4 comments

  • qrios 5 hours ago ago

    Works on my computer: RTX 3090, CUDA 12.6

    Interesting project! I haven't really worked with Vulkan myself yet. Hence my question: how is the code compiled and then loaded into the cores?

    Or is the entire code always compiled in the REPL and then uploaded, with only the existing data addresses being updated?

    • mr_octopus 3 hours ago ago

      Thanks for trying it! :)

      Each gpu_* call emits SPIR-V and dispatches via Vulkan compute. Data stays resident in VRAM between calls — no round-trips to CPU unless you need the result.

      No thread_id exposed. The runtime handles thread indexing internally — gpu_add(a, b) means "one thread per element, each does a[i] + b[i]." Workgroup sizing and dispatch dimensions are automatic.

      The tradeoff: you can't write custom kernels with shared memory or warp-level ops. OctoFlow targets the 80% of GPU work that's embarrassingly parallel. For the other 20% you still want CUDA/Vulkan directly.

      Cheers

  • billconan 5 hours ago ago

    I'm curious how a gpu language's syntax design can be different from CUDA kernel?

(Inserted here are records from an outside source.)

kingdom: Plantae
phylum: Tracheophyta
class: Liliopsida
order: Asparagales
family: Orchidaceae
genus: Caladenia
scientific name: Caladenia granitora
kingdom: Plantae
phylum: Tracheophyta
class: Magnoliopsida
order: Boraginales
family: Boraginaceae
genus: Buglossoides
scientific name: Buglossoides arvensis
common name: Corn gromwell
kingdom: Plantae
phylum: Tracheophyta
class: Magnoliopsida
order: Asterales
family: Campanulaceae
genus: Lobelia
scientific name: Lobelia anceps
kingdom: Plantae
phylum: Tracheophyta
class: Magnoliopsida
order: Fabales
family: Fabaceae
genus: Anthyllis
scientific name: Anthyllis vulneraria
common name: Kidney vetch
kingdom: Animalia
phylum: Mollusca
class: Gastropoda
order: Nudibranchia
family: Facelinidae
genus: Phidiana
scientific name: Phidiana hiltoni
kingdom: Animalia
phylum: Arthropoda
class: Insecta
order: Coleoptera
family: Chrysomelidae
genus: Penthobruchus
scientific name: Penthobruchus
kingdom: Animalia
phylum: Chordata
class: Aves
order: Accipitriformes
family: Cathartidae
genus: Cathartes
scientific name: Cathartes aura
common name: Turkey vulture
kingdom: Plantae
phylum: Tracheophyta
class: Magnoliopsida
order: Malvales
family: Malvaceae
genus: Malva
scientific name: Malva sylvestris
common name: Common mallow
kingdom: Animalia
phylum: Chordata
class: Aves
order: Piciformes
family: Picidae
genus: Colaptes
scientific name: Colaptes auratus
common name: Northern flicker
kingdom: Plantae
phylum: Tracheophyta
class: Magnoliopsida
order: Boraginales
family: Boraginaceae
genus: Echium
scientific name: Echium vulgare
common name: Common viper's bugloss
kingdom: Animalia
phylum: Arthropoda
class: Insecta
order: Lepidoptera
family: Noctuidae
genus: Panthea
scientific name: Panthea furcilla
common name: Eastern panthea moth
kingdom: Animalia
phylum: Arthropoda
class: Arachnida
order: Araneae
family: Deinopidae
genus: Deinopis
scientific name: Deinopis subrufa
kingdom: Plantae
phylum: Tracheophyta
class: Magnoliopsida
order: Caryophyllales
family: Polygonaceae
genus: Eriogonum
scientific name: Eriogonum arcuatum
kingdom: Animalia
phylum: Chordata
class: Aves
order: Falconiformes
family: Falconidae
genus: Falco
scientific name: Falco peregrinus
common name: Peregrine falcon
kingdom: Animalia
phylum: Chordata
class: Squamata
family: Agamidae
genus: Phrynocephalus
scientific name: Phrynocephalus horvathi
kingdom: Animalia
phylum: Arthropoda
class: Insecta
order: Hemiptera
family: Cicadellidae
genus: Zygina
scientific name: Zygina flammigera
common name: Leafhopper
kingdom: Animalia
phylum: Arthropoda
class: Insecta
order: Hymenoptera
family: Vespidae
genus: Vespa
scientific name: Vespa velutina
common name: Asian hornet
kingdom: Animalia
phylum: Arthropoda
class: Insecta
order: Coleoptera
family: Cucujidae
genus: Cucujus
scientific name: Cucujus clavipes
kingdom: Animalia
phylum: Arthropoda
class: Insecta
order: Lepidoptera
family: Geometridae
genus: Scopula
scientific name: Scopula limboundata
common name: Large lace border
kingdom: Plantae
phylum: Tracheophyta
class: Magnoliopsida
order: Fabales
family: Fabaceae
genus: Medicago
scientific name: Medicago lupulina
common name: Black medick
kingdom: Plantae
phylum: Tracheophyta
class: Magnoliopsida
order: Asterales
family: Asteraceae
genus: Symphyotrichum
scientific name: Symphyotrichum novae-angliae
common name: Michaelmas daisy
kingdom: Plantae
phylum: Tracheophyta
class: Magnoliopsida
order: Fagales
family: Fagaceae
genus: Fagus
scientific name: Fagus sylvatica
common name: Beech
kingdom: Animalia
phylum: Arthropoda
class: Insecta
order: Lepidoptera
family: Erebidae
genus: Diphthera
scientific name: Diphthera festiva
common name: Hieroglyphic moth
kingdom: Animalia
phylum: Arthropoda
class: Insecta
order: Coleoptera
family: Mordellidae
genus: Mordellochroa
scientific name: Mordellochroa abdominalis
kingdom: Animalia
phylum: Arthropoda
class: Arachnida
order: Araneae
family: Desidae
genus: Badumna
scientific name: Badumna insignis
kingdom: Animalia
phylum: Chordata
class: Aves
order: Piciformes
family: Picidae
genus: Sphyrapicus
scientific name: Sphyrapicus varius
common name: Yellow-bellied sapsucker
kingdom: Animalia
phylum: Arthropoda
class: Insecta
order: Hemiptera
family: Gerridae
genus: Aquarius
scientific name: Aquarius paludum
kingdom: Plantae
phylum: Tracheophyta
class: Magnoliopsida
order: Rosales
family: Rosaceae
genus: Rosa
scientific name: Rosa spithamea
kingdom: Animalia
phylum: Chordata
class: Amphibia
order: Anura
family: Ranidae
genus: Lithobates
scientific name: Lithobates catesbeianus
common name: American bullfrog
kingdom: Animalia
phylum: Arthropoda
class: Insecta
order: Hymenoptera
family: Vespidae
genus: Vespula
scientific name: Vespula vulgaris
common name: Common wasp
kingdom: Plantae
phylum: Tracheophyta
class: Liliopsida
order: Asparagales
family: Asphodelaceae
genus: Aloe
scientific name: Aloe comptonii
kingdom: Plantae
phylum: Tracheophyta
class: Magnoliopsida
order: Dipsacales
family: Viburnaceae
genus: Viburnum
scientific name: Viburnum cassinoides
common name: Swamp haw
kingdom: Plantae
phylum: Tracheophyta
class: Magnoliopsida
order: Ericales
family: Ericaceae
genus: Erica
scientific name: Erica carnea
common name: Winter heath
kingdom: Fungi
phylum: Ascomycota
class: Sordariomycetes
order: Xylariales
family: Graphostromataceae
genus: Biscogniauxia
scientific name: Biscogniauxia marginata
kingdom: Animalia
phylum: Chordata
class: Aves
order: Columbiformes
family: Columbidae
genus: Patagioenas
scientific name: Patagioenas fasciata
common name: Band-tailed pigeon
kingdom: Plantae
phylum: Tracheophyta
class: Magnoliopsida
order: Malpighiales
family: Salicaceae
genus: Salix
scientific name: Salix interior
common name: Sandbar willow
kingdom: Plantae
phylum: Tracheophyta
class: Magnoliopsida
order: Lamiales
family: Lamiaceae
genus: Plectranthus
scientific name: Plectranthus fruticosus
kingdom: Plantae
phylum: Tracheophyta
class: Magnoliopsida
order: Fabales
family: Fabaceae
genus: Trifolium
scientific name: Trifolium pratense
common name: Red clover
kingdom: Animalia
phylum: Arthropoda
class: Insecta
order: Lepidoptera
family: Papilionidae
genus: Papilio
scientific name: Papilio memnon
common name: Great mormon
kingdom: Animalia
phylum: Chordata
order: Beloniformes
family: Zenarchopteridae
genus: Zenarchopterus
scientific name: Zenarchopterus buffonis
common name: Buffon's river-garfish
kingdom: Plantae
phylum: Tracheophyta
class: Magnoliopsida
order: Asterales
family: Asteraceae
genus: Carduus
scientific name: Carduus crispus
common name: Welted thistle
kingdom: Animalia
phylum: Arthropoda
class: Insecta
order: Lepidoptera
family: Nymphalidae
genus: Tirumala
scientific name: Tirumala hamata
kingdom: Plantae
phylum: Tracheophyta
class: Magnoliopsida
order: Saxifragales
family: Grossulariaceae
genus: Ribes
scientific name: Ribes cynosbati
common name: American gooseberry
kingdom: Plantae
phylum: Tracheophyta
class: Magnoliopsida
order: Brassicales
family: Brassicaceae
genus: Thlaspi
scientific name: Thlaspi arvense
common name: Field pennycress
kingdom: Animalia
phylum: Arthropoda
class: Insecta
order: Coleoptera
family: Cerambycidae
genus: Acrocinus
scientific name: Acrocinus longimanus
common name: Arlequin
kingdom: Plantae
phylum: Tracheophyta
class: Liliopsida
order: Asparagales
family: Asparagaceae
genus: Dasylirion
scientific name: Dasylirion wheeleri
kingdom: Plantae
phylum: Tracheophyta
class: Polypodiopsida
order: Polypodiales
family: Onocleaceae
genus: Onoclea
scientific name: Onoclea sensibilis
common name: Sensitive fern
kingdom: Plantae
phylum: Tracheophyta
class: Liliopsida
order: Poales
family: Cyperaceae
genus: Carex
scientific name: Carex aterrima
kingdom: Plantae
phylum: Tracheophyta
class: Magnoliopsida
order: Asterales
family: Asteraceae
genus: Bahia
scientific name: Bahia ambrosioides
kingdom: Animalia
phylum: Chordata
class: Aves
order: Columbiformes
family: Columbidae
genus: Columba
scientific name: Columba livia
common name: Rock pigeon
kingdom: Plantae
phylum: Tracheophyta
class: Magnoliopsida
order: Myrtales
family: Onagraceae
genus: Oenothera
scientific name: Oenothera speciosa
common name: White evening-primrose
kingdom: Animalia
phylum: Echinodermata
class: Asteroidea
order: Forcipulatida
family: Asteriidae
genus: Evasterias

    Because I think there is no way to avoid concepts like thread_id.

    I'm curious how GPU programming can be made (a lot) simpler than CUDA.

    • mr_octopus 3 hours ago ago

      Most GPU work boils down to a few patterns — map, reduce, scan. Each one has a known way to assign threads.

      So instead of writing a kernel with thread_id:

        let c = gpu_add(a, b)
        let total = gpu_sum(c)
      
      The thread indexing is still there — just handled by the runtime, like how Python hides pointer math.